Property transactions are notoriously plagued by delays, hitches, gazumping and gazundering and, at worst, complete collapses.
The HomeOwners Alliance found recently that more than 300,000 property deals fall through each year and almost 70% of these failures are down to buyers pulling out.
Around a fifth of vendors have had their buyers pull out of the transaction and the usual reason is because they’ve found another property or they’ve simply changed their minds (39%). Sometimes it’s because they can’t get the finance (28%) and other times it’s due to a failure further up in the chain (20%). Gazundering is responsible for 8% of transaction failures.
Government help
The government is introducing new measures to reduce the number of failed property transactions, including introducing voluntary reservation agreements. These are legally-binding agreements that involve both buyer and seller placing non-refundable deposits at an early stage of the proceedings to show their commitment. This won’t prevent all sales falling through, but it will certainly discourage some people from just changing their minds or gazundering. Vendors will be more willing to accept offers from buyers if they feel more protected against time-wasters and gazundering.
Many sellers feel that buyers have all the power at the moment; they’re able to make a lower offer at a late stage, or just leave the process with no recourse on the part of the vendor. Naturally, vendors would like more reassurance.
More onus on the buyers
The HomeOwners Alliance found that 80% of the people it asked thought that buyers should have to show they have the funding before they put in an offer. Almost two-thirds of the respondents like the idea of the reservation agreement, too.
Of course, there are other factors that can bring down a sale, like chains breaking or a survey that reveals hitherto unknown problems, but these are seen as “fair” reasons and they don’t happen frequently enough to deter buyers or sellers.

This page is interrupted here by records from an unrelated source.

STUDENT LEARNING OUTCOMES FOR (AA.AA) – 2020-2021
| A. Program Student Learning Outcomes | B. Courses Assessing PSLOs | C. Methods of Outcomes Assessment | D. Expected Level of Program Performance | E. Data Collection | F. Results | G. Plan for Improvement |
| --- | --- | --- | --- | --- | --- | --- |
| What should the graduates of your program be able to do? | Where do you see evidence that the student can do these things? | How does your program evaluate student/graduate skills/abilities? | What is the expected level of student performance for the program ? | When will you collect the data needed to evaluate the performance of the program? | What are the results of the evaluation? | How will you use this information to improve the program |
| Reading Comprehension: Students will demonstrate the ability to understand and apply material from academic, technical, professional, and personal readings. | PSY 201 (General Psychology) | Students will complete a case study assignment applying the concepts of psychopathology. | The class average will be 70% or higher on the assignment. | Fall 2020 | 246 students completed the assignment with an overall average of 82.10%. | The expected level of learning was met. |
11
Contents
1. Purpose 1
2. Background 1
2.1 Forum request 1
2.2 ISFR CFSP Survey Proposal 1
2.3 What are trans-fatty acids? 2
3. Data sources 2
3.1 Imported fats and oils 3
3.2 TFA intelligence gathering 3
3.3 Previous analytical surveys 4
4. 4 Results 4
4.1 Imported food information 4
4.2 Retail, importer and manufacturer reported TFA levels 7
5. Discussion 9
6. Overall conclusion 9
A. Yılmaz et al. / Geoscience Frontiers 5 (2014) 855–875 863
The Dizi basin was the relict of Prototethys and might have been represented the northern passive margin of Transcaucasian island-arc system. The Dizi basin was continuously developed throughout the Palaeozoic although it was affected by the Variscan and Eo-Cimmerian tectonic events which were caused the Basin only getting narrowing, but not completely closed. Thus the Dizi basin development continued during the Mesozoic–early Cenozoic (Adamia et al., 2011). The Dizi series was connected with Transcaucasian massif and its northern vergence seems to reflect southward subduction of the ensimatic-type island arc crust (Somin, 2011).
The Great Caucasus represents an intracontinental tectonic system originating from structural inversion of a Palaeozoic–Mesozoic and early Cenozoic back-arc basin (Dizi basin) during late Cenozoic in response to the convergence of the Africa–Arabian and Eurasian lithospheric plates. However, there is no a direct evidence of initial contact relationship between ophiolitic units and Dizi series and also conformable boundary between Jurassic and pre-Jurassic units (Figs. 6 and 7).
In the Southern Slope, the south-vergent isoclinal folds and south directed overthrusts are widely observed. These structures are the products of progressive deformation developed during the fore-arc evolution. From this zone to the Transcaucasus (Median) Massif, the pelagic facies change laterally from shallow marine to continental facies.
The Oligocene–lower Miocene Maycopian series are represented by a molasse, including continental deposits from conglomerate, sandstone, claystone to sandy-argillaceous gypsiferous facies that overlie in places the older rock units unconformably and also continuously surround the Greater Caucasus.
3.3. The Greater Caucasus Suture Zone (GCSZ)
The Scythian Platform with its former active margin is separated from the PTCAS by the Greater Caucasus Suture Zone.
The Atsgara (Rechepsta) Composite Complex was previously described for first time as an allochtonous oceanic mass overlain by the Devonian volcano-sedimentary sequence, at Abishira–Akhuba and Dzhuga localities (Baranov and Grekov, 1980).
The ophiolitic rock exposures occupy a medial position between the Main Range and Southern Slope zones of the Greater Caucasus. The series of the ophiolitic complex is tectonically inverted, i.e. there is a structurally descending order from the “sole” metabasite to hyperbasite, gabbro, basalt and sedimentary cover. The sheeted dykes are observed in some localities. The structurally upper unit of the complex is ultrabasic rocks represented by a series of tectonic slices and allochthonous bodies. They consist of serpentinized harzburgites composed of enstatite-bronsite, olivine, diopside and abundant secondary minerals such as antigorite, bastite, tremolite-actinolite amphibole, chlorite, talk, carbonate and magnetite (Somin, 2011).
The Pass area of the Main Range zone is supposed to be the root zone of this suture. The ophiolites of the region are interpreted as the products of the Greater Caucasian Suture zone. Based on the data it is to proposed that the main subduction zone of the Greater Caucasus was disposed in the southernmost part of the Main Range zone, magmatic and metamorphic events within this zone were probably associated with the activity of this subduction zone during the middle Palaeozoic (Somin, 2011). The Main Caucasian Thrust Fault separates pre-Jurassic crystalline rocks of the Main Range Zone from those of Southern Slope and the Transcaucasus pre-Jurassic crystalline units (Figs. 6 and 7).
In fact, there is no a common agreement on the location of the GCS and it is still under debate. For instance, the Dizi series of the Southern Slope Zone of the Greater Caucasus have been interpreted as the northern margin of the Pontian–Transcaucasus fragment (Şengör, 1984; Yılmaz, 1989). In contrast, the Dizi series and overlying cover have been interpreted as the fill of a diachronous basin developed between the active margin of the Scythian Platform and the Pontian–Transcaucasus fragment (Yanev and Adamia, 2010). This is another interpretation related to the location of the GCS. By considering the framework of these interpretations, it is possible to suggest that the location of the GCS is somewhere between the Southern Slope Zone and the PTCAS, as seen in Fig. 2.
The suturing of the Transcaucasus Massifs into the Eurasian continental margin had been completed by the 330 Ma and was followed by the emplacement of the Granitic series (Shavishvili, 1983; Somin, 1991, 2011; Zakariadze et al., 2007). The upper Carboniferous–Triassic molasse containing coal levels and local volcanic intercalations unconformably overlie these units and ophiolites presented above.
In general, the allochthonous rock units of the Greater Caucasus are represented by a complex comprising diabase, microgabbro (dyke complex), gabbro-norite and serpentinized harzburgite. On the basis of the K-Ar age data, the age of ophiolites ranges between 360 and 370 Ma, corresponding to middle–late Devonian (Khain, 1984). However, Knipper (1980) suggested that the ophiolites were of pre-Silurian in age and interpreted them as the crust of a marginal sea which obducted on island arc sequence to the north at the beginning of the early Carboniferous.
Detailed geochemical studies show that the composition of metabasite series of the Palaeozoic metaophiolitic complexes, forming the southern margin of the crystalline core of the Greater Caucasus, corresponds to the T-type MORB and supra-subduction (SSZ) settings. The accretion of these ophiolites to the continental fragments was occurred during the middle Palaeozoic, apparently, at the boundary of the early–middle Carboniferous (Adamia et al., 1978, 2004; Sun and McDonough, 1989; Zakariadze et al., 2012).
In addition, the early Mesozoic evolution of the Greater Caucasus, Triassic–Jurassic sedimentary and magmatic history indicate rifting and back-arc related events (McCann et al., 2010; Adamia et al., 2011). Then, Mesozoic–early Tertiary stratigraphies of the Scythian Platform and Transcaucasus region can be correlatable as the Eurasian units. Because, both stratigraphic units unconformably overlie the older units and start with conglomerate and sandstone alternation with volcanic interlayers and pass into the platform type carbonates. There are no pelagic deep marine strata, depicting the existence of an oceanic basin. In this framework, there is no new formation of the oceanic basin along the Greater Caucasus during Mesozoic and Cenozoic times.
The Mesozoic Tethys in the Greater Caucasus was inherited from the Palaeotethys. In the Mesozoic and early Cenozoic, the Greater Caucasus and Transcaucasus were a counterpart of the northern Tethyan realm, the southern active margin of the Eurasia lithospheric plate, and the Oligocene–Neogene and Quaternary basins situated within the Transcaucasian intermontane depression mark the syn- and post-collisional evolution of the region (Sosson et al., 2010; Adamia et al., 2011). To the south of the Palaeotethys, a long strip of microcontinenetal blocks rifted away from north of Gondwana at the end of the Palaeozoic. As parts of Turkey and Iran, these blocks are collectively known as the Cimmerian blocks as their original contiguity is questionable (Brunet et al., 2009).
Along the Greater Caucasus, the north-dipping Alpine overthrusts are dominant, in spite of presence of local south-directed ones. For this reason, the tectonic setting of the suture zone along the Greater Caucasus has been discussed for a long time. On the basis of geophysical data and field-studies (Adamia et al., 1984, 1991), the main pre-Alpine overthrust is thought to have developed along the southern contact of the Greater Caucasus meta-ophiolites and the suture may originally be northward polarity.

Thankfully, only 6% of sales fail because the agent can’t find a buyer and a similarly low percentage fail because there’s a legal problem during conveyance. Most failures are down to entirely preventable issues –buyers deciding they don’t like the place that much after all or not sorting out their finances beforehand.
Having a voluntary reservation agreement won’t offer 100% security to vendors and sellers, but it will hugely reduce the incidences of time-wasting and also force buyers to get their financial ducks in a row before starting their search.